Innovation for healthcare and veterans

“I think people will embrace the open innovation approach because it works,” said Todd Park at last week’s forum, citing examples at Novartis, Aventis and Walgreens, amongst others. Park cited “Joy’s Law,” by Sun Microsystems computer science pioneer Bill Joy: “no matter who you are, you have to remember that most of the smart people don’t work for you.”

Part of making that work is opening up systems in a way that enables citizens, developers and industry to collaborate in creating solutions. “We’re moving the culture away from proprietary, closed systems … into something that is modular, standards-based & open, said Peter Levin.

If you went to the Veterans Affairs website in 2009, you couldn’t see where you were in the process, said Levin. One of the ways to solve that problem is to create a platform for people to talk to each other, he explained, which the VA was able to do that through its Facebook page.

That may be a “colossal policy change,” in his view, but it had an important result: “the whole patronizing fear that if we open up dialogue, open up channels, you’ll create a problem you can’t undo – that’s not true for us,” he said.

If you want to rock and roll, emphasized Park, don’t just have your own smart people work on a challenge. That’s an approach that Aventis executives found success using in a data diabetes challenge. Walgreens will be installing “Health Guides” at its stores to act as a free “health concierge,” said Park, as opposed to what they would have done normally. They launched a challenge and, in under three months, got 50 credible prototypes. Now, said Park, mHealthCoach is building Health Guides for Walgreens.

One of the most important observations Park made, however, may have been that there has been too much of a focus on apps created from open data, as opposed to data informing policy makers and care givers. If you want to revolutionize the healthcare industry, open data needs to be at the fingertips of the people who need it most, where then need it most, when they need it most.

For instance, at a recent conference, he said, “Aetna rolled out this innovation called a nurse.” If you want to have data help people, built a better IT cockpit for that nurse that helps that person become more omniscient. Have the nurse talk over the telephone with a human who can be helped by the power of the open data in front of the healthcare worker.

Who will pick up the first federal CTO’s baton?

Tim O’Reilly made a case for Chopra in April 2009, when the news of his selection leaked. Tim put the role of a federal CTO in the context of someone who provides “visionary leadership, to help a company (or in this case, a government) explore the transformative potential of new technology.” In many respects, he delivered upon that goal during his tenure.
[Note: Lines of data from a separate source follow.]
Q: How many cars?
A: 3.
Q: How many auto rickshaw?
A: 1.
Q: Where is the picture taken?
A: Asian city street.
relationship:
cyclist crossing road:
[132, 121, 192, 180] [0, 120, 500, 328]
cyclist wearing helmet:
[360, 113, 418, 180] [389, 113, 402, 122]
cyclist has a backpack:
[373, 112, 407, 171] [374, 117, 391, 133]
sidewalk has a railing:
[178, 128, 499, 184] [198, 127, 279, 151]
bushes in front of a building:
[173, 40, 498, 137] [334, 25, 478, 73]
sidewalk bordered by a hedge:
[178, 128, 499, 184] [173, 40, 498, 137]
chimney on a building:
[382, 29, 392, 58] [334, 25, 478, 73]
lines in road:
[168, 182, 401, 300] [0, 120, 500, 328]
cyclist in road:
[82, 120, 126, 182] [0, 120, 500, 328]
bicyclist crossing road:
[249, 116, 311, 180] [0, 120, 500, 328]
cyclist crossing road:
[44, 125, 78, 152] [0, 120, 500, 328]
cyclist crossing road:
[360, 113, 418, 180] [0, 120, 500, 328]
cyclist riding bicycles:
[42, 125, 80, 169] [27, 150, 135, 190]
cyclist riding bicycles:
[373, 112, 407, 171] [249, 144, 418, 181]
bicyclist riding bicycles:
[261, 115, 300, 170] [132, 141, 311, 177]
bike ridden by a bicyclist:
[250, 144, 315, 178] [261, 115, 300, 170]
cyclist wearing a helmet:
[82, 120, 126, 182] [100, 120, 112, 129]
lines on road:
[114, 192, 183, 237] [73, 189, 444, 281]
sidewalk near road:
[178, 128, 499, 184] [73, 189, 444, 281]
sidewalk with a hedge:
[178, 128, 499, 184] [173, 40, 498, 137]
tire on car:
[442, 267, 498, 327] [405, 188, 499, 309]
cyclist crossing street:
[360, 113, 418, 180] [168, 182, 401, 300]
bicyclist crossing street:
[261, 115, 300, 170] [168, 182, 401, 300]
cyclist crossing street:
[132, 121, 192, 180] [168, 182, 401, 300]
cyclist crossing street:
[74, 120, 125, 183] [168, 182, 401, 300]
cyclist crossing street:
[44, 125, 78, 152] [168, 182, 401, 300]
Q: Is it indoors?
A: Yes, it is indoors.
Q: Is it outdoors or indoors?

The person who fills the role will need to provide similar leadership, and to do so in a difficult context, given economic and political headwinds that confront the White House.

As he turns the page towards the next chapter of his career — one which sources cited by the Washington Post might lead him into politics in Virginia — the open question now will be who President Obama will choose to be the next “T” in the White House Office of Science and Technology Policy, a role that remains undefined, in terms of Congressional action.

The administration made a strong choice in federal CIO Steven VanRoekel. Inside of government, Park or Levin are both strong candidates for the role, along with Andrew Blumenthal, CTO at the Bureau of Alcohol, Tobacco and Firearms. In the interim, Chris Vein, deputy chief technology office for public sector innovation, is carrying the open government innovation banner in the White House.

In this election year, who the administration chooses to pick up the baton from Chopra will be an important symbol of its commitment to harnessing technology on behalf of the American people. Given the need for open innovation to addressing the nation’s grand challenges, from healthcare to energy to education, the person tapped to run this next leg will play an important role in the country’s future.